Kaori Miyayama’s “The Roots of Heaven” employs wind as a collaborator, too. Hanga woodblock prints and silk threads on sheer silk organdy panels are hung inside Sunuma Shinmeisha Shrine’s kagura-den, a stage where ritual performances are held. Miyayama, who’s based in Italy, began the series in 2014 inside Camerano’s San Francesco church, while this one is exposed on all sides and ripples with shifts in the wind. When the banners are still, the clouds float serenely, but any breeze turns them to ships marching across a turbulent ocean.
“During my stay here, changing nature has been integrated into the work, capturing the flow of wind and the sky or weather,” she tells the festival press tour. “And in the evenings, moonlight enters from a distance.”
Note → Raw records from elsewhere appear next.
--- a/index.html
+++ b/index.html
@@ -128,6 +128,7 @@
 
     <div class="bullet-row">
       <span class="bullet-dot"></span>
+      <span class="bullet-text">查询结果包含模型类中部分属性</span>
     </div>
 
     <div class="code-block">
The very photogenic “A Whisper in the Eye of the Storm,” by Canadian artists Caitlind R. C. Brown and Wayne Garrett, is sure to be a crowd pleaser. Around 14,000 recycled lenses of varied prescriptions hang in a curtain that spirals inward, encircling a bench wrapped around a tree. Looking at the installation up close, the viewer’s vision fills with suspended bubbles, warping the sky, forest and lake beyond. More so than with the cloth of Miyayama or Isobe’s works, one has to wonder how the small and intricately arranged pieces would fare under the duress of a typhoon.
An artist who goes by Kotake Man has been gathering people together for “Self Matsuri” in Osaka for 12 years, participatory community events that culminate in a mud festival. For his work “Yamanoue Matsuri,” the artist planned a 35-by-15-meter “ground painting” (that is, a painting made on the ground) broken up into a few large pieces. He and his team sketched a creature that would be drawn in by festival participants using soil then colored in with plaster and pigment, but the creation of the communal work quickly became an act of forecasting. Rain washed the soil away repeatedly, morphing the original figure, and what was finally left behind must have been what the gods approved of, says the artist.
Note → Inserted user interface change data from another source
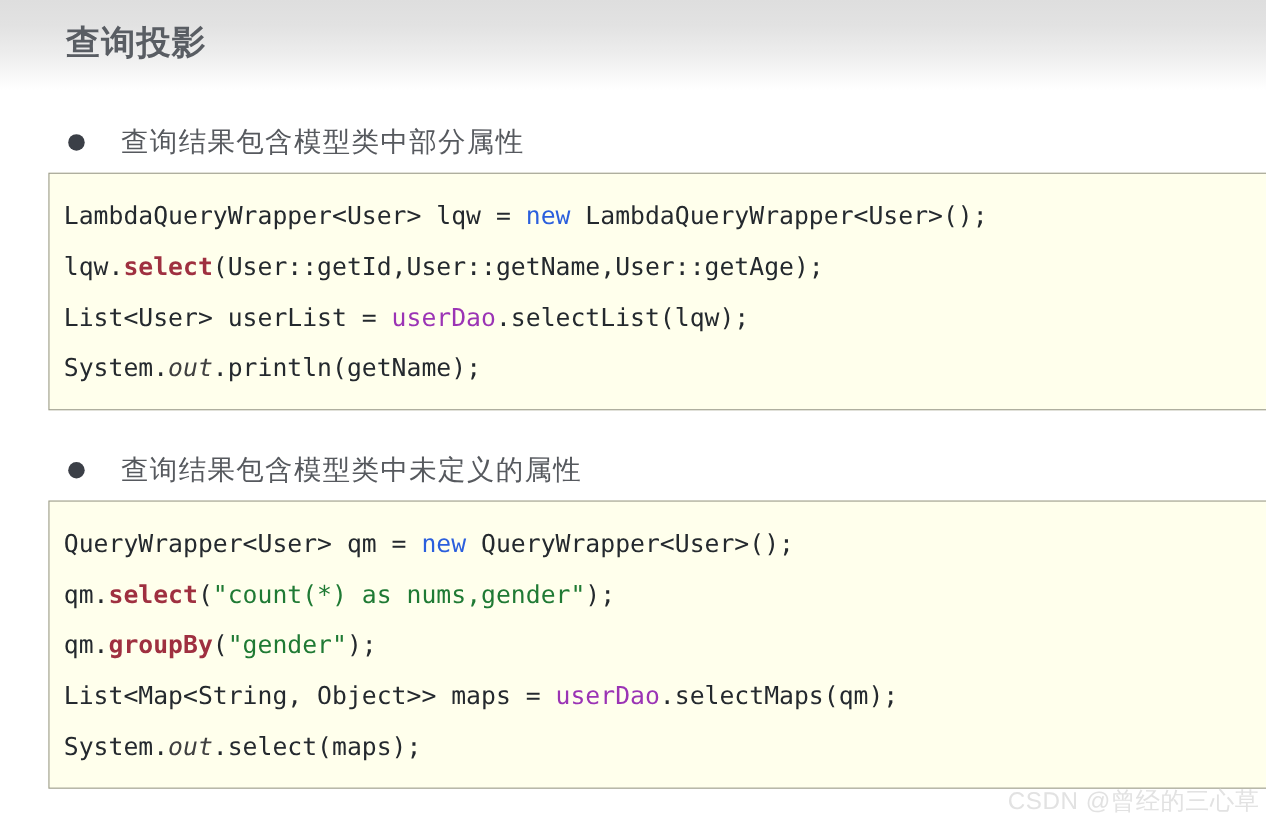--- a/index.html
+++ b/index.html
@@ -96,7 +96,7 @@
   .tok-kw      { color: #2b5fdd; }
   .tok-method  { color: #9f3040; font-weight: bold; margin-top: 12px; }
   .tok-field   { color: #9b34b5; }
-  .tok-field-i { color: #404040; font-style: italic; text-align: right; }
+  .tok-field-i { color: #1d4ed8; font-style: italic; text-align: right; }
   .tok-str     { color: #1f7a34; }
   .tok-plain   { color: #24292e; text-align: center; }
“It felt like the mountain gods were telling us to start over,” he says. “It felt like we were trying to control the painting while nature was controlling us at the same time, and it eventually came together that way.”

The most literal embodiment of weather as art is “A Weather Haecceity Observation Bureau — Omachi,” by Shoji Funakawa. Erected on the lawn outside the Omachi Alpine Museum, the artist created his own observatory whose LED lights respond to changes in weather. Funakawa gives brief spoken word performances related to the atmospheric phenomenon next to his installation.
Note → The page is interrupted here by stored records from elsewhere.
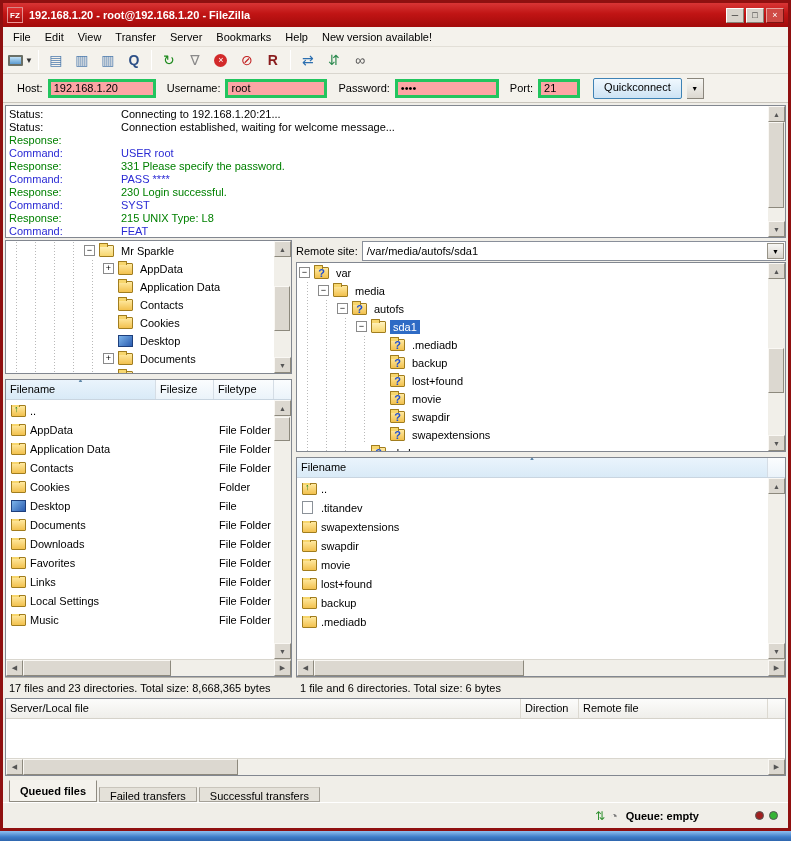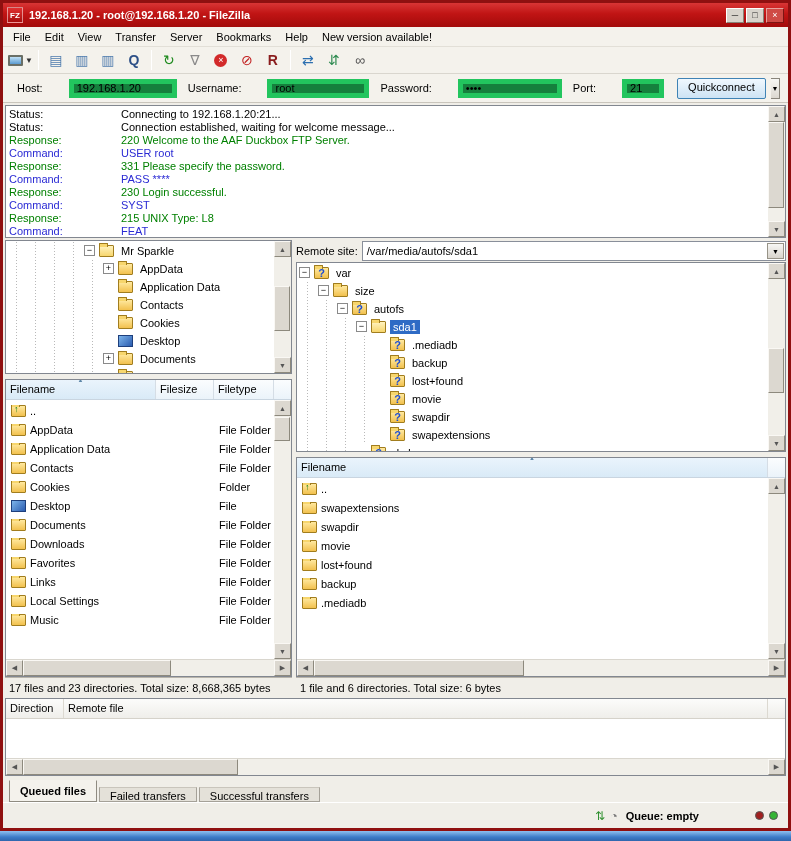--- a/index.html
+++ b/index.html
@@ -26,7 +26,7 @@
 
 .quickbar{height:29px;flex:none;display:flex;align-items:center;background:#f4f2ec;border-bottom:1px solid #c9c5bc;padding:0 8px;gap:5px;}
 .qlabel{margin-left:6px;white-space:nowrap;}
-input.qinput{height:19px;border:5px solid #22c55e;padding:0 3px;font:11px "Liberation Sans",sans-serif;background:#15803d;margin-left:21px;}
+input.qinput{height:19px;border:3px solid #22c55e;padding:0 3px;font:11px "Liberation Sans",sans-serif;background:#fca5a5;}
 .host{width:108px}.user{width:102px}.pass{width:104px}.port{width:42px}
 .qc-btn{height:21px;padding:2px 10px 0;background:linear-gradient(#f0f8fe,#cde3f4);border:1px solid #3f83b5;border-radius:2px;margin-left:8px;white-space:nowrap;}
 .qc-drop{width:17px;height:21px;background:linear-gradient(#f7f7f4,#dcd8d0);border:1px solid #8a867c;border-left:none;font-size:7px;text-align:center;line-height:19px;}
We often think of “the weather” as a forecast that is given to us by an app or someone on TV. But, of course, there is the other kind of weather, the thing that’s hitting us in the face or banging on the storm door, something that isn’t bound by large-scale patterns or postal codes but rather shifts with the landscape. “The sun, wind, rain, temperature and visibility can fluctuate significantly on any short walk,” writes British author Tristan Gooley in his instructive book, “The Secret World of Weather.” “This is what we have always meant by ‘weather,’ and it is different on two sides of a tree.”
Weather never happens to us exactly the same way twice; the same can be said about art. And in that way they are a perfect pairing.
Put another way, “The meaning of the improvement, of the increase promised by a work of art, depends upon who is looking at it when,” as art critic John Berger once wrote. Berger is talking not about weather but about the ever shifting obstacles facing humankind at a given moment. Today, there’s no doubt that the threat of ecological ruin is at the very top of that list. In its mission, the Northern Alps Art Festival encourages an examination of that natural fragility and humanity’s role in it, while also providing art that is as alive and dynamic as its environs.